### [Extrait de page]
··········

Optimisme de la volonté
Maddouri, dont l’optimisme (de la volonté) tranche avec le pessimisme (de l’intelligence) des experts, a, également, estimé que les réserves en devises devraient atteindre un niveau satisfaisant grâce aux transferts des Tunisiens à l’étranger et aux recettes touristiques, outre la hausse des flux des investissements extérieurs notamment dans le secteur des énergies renouvelables.
«Les estimations des ressources propres de l’État pour l’année 2025 dépendent principalement de l’amélioration de recouvrement de ses ressources, à travers l’appui de respect des obligations fiscales, la lutte contre l’évasion fiscale, l’intégration de l’économie parallèle dans le circuit légal, l’élargissement de l’assiette fiscale, l’amélioration des services administratifs, grâce à la numérisation et la modernisation de la direction de fiscalité et de recouvrement», a-t-il déclaré. Mais en disant cela, il mesure sans doute les difficultés auxquelles son gouvernement devra faire face pour réaliser tous ces objectifs, véritables casse-têtes sur lesquels la plupart de ses prédécesseurs au poste ont buté.

··········

### [Données fournies]
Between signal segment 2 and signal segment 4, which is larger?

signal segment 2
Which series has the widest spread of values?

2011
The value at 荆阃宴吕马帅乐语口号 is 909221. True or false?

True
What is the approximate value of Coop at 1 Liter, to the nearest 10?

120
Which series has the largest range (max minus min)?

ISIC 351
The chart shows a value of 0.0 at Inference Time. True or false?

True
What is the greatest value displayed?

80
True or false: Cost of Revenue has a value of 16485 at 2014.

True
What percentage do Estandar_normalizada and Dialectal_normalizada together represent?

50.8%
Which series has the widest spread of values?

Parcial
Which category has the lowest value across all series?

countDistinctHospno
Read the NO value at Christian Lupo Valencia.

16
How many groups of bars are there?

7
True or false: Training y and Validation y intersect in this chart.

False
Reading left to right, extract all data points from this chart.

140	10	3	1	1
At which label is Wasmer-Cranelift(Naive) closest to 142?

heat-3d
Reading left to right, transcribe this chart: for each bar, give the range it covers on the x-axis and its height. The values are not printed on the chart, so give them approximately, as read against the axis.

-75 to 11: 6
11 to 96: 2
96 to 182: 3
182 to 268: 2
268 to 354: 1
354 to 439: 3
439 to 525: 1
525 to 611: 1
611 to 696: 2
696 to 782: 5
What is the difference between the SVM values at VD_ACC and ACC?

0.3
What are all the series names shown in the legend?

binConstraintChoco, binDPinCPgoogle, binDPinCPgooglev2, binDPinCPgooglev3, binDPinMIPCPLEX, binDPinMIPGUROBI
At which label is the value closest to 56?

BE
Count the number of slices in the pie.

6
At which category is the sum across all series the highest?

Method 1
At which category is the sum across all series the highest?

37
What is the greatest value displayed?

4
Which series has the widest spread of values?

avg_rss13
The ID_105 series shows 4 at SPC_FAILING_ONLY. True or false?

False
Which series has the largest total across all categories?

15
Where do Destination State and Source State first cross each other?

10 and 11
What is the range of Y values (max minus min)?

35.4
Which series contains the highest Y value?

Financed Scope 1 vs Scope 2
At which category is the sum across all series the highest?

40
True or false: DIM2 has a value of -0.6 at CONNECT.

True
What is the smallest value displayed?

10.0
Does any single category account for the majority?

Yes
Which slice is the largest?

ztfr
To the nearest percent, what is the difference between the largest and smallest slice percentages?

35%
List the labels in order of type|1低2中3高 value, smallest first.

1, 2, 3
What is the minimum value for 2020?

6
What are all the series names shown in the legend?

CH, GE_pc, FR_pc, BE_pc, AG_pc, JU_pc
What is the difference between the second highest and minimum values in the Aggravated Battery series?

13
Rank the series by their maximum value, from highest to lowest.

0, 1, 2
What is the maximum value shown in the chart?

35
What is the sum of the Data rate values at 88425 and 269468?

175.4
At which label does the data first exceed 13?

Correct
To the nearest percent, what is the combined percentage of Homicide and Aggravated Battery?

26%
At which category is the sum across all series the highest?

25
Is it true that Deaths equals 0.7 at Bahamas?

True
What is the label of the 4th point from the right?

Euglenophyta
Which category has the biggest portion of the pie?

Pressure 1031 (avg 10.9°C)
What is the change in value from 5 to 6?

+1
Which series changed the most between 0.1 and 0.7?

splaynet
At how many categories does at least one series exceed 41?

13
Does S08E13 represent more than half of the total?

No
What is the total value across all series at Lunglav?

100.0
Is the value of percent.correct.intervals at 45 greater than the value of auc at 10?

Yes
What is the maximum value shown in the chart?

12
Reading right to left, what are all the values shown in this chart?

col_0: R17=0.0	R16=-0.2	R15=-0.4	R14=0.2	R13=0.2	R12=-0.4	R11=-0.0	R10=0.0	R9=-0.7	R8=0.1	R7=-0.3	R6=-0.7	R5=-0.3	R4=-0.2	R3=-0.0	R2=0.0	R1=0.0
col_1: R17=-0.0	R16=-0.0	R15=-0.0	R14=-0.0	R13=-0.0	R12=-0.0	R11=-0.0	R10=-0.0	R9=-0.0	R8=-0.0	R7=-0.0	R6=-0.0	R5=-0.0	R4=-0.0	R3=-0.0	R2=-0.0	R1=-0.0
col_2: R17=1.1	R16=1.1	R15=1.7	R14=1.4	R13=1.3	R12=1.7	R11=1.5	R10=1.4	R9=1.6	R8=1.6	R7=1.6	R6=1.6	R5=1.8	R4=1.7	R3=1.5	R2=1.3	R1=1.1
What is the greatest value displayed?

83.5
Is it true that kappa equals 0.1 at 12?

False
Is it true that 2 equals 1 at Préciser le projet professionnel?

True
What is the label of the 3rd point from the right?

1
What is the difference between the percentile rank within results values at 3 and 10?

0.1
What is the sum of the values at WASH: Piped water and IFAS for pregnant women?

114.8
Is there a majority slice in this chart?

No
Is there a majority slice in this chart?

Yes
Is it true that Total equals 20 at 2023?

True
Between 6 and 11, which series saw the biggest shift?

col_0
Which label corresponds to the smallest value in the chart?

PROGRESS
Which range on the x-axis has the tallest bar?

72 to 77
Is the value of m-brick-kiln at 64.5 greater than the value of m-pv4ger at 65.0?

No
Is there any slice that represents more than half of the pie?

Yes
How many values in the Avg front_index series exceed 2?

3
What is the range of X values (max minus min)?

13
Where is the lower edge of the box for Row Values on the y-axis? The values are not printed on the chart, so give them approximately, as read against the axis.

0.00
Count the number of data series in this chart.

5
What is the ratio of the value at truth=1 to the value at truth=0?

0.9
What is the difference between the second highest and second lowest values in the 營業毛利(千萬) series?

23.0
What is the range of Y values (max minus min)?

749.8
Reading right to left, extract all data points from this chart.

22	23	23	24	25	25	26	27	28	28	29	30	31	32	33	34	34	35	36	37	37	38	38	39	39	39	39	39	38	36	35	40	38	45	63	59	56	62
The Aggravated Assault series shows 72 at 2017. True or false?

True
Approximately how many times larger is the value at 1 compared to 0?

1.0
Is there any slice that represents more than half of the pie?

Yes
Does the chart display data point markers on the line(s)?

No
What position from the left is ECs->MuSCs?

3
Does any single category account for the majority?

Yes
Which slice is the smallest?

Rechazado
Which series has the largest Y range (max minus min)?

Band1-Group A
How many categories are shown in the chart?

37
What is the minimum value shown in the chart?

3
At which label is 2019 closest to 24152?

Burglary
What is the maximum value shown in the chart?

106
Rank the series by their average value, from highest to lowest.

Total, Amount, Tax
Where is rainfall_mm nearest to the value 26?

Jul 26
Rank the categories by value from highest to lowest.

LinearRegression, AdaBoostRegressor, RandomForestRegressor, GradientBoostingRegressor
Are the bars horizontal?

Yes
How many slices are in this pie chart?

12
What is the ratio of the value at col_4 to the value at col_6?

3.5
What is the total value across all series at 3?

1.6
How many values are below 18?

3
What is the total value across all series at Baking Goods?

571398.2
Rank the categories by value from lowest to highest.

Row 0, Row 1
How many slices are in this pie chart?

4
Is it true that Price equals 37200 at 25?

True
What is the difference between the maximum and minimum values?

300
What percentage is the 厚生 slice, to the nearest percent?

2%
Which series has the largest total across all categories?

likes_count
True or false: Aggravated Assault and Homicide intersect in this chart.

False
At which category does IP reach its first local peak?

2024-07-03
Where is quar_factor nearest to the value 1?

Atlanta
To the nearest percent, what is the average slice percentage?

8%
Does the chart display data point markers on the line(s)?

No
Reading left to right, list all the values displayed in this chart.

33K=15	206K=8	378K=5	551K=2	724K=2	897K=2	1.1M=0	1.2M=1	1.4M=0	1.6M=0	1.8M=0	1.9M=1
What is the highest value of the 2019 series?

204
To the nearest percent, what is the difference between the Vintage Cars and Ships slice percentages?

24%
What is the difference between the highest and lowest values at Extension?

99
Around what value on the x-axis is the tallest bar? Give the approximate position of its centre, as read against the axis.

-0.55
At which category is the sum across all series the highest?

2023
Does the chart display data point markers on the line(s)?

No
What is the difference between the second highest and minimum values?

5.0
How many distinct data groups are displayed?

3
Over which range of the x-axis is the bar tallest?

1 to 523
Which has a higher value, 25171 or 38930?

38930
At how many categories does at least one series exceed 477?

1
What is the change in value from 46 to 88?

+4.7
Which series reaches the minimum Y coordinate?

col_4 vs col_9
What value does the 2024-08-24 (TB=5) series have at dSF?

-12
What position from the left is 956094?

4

··········

Recopiez mot pour mot l'intégralité de l'extrait ci-dessus sur les prévisions de Maddouri pour 2025.

Optimisme de la volonté
Maddouri, dont l’optimisme (de la volonté) tranche avec le pessimisme (de l’intelligence) des experts, a, également, estimé que les réserves en devises devraient atteindre un niveau satisfaisant grâce aux transferts des Tunisiens à l’étranger et aux recettes touristiques, outre la hausse des flux des investissements extérieurs notamment dans le secteur des énergies renouvelables.
«Les estimations des ressources propres de l’État pour l’année 2025 dépendent principalement de l’amélioration de recouvrement de ses ressources, à travers l’appui de respect des obligations fiscales, la lutte contre l’évasion fiscale, l’intégration de l’économie parallèle dans le circuit légal, l’élargissement de l’assiette fiscale, l’amélioration des services administratifs, grâce à la numérisation et la modernisation de la direction de fiscalité et de recouvrement», a-t-il déclaré. Mais en disant cela, il mesure sans doute les difficultés auxquelles son gouvernement devra faire face pour réaliser tous ces objectifs, véritables casse-têtes sur lesquels la plupart de ses prédécesseurs au poste ont buté.